16 KiB
name, description, category, tags, disable-model-invocation
| name | description | category | tags | disable-model-invocation | ||||||
|---|---|---|---|---|---|---|---|---|---|---|
| deploy | Comprehensive deployment skill covering containerization, CI/CD pipeline, environment strategy, observability, and deployment procedures. 5-step workflow: Docker containerization, CI/CD pipeline definition, environment strategy, observability planning, deployment procedures. Uses _docs/02_plans/deployment/ structure. Trigger phrases: - "deploy", "deployment", "deployment strategy" - "CI/CD", "pipeline", "containerize" - "observability", "monitoring", "logging" - "dockerize", "docker compose" | ship |
|
true |
Deployment Planning
Plan and document the full deployment lifecycle: containerize the application, define CI/CD pipelines, configure environments, set up observability, and document deployment procedures.
Core Principles
- Docker-first: every component runs in a container; local dev, integration tests, and production all use Docker
- Infrastructure as code: all deployment configuration is version-controlled
- Observability built-in: logging, metrics, and tracing are part of the deployment plan, not afterthoughts
- Environment parity: dev, staging, and production environments mirror each other as closely as possible
- Save immediately: write artifacts to disk after each step; never accumulate unsaved work
- Ask, don't assume: when infrastructure constraints or preferences are unclear, ask the user
- Plan, don't code: this workflow produces deployment documents and specifications, not implementation code
Context Resolution
Fixed paths:
- PLANS_DIR:
_docs/02_plans/ - DEPLOY_DIR:
_docs/02_plans/deployment/ - ARCHITECTURE:
_docs/02_plans/architecture.md - COMPONENTS_DIR:
_docs/02_plans/components/
Announce the resolved paths to the user before proceeding.
Input Specification
Required Files
| File | Purpose |
|---|---|
_docs/00_problem/problem.md |
Problem description and context |
_docs/00_problem/restrictions.md |
Constraints and limitations |
_docs/01_solution/solution.md |
Finalized solution |
PLANS_DIR/architecture.md |
Architecture from plan skill |
PLANS_DIR/components/ |
Component specs |
Prerequisite Checks (BLOCKING)
architecture.mdexists — STOP if missing, run/planfirst- At least one component spec exists in
PLANS_DIR/components/— STOP if missing - Create DEPLOY_DIR if it does not exist
- If DEPLOY_DIR already contains artifacts, ask user: resume from last checkpoint or start fresh?
Artifact Management
Directory Structure
DEPLOY_DIR/
├── containerization.md
├── ci_cd_pipeline.md
├── environment_strategy.md
├── observability.md
└── deployment_procedures.md
Save Timing
| Step | Save immediately after | Filename |
|---|---|---|
| Step 1 | Containerization plan complete | containerization.md |
| Step 2 | CI/CD pipeline defined | ci_cd_pipeline.md |
| Step 3 | Environment strategy documented | environment_strategy.md |
| Step 4 | Observability plan complete | observability.md |
| Step 5 | Deployment procedures documented | deployment_procedures.md |
Resumability
If DEPLOY_DIR already contains artifacts:
- List existing files and match to the save timing table
- Identify the last completed step
- Resume from the next incomplete step
- Inform the user which steps are being skipped
Progress Tracking
At the start of execution, create a TodoWrite with all steps (1 through 5).

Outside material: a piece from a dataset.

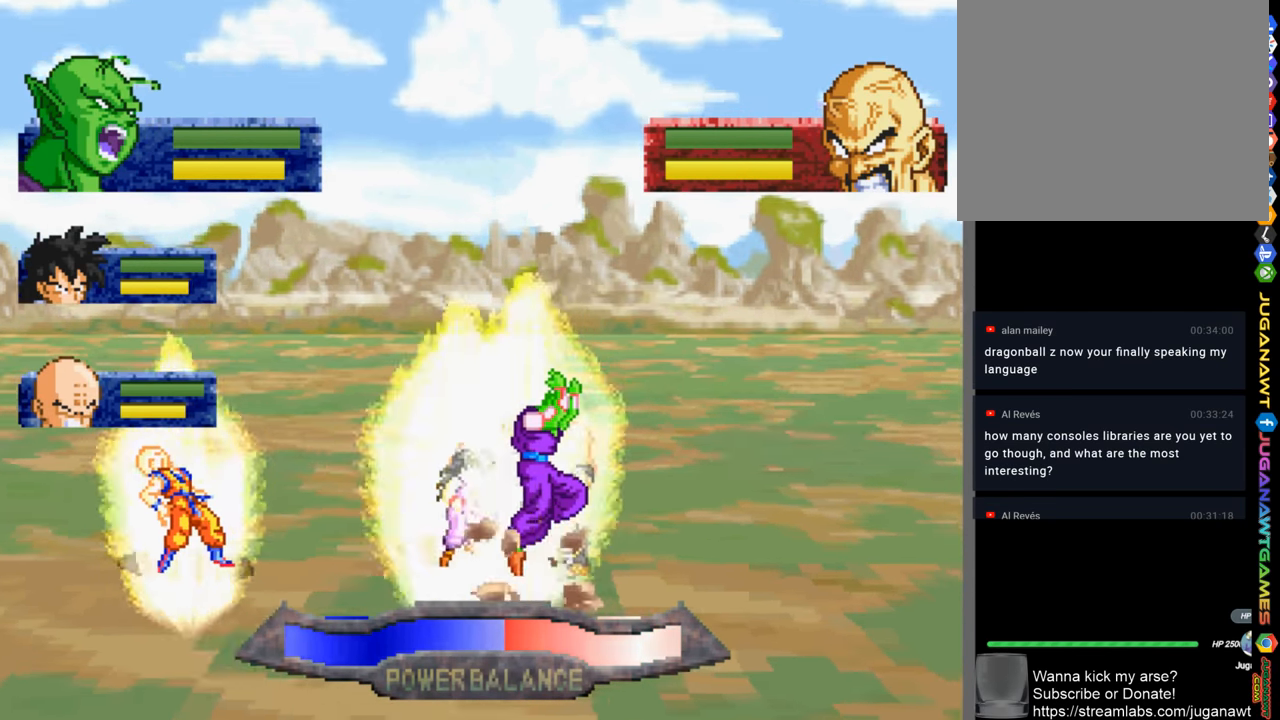
{"buttons": [], "left_stick": "center", "right_stick": "center", "events": []}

Update status as each step completes.
Workflow
Step 1: Containerization
Role: DevOps / Platform engineer Goal: Define Docker configuration for every component, local development, and integration test environments Constraints: Plan only — no Dockerfile creation. Describe what each Dockerfile should contain.
- Read architecture.md and all component specs
- Read restrictions.md for infrastructure constraints
- Research best Docker practices for the project's tech stack (multi-stage builds, base image selection, layer optimization)

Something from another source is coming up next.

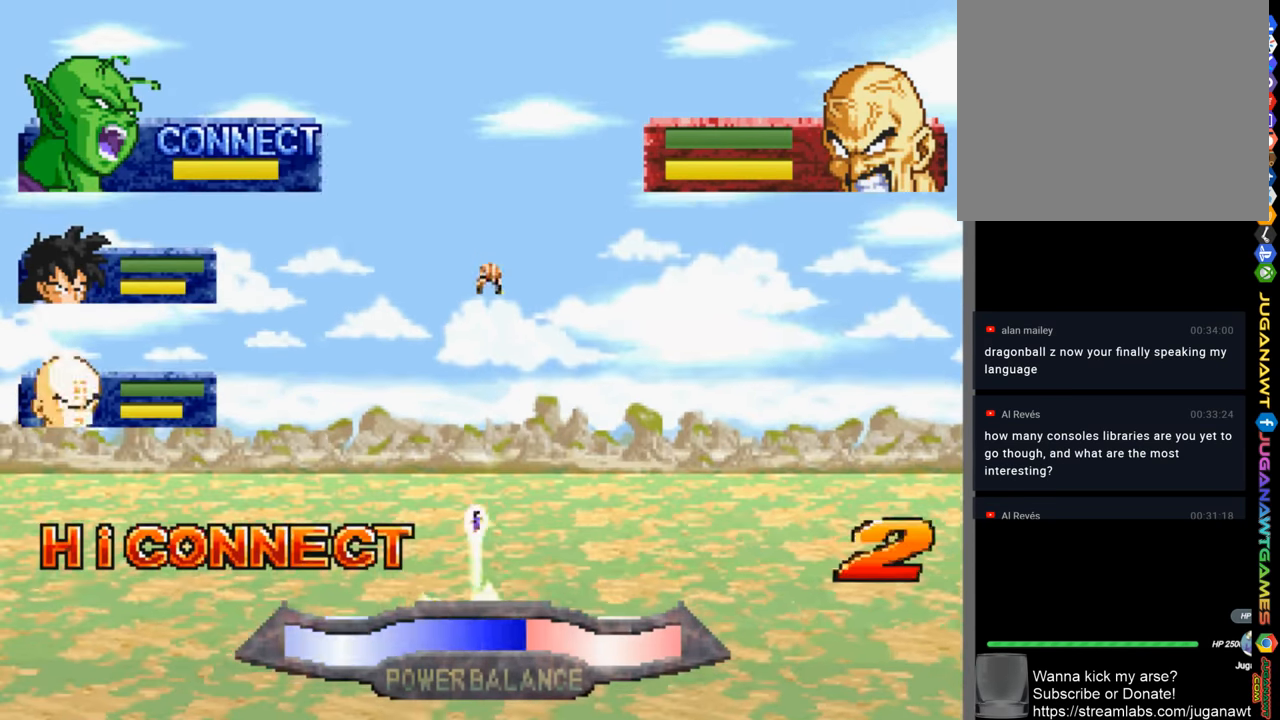
{"buttons": [], "left_stick": "center", "right_stick": "center", "events": []}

- For each component, define:
- Base image (pinned version, prefer alpine/distroless for production)
- Build stages (dependency install, build, production)
- Non-root user configuration
- Health check endpoint and command
- Exposed ports
.dockerignorecontents
- Define
docker-compose.ymlfor local development:- All application components
- Database (Postgres) with named volume
- Any message queues, caches, or external service mocks
- Shared network
- Environment variable files (
.env.dev)
- Define
docker-compose.test.ymlfor integration tests:- Application components under test
- Test runner container (black-box, no internal imports)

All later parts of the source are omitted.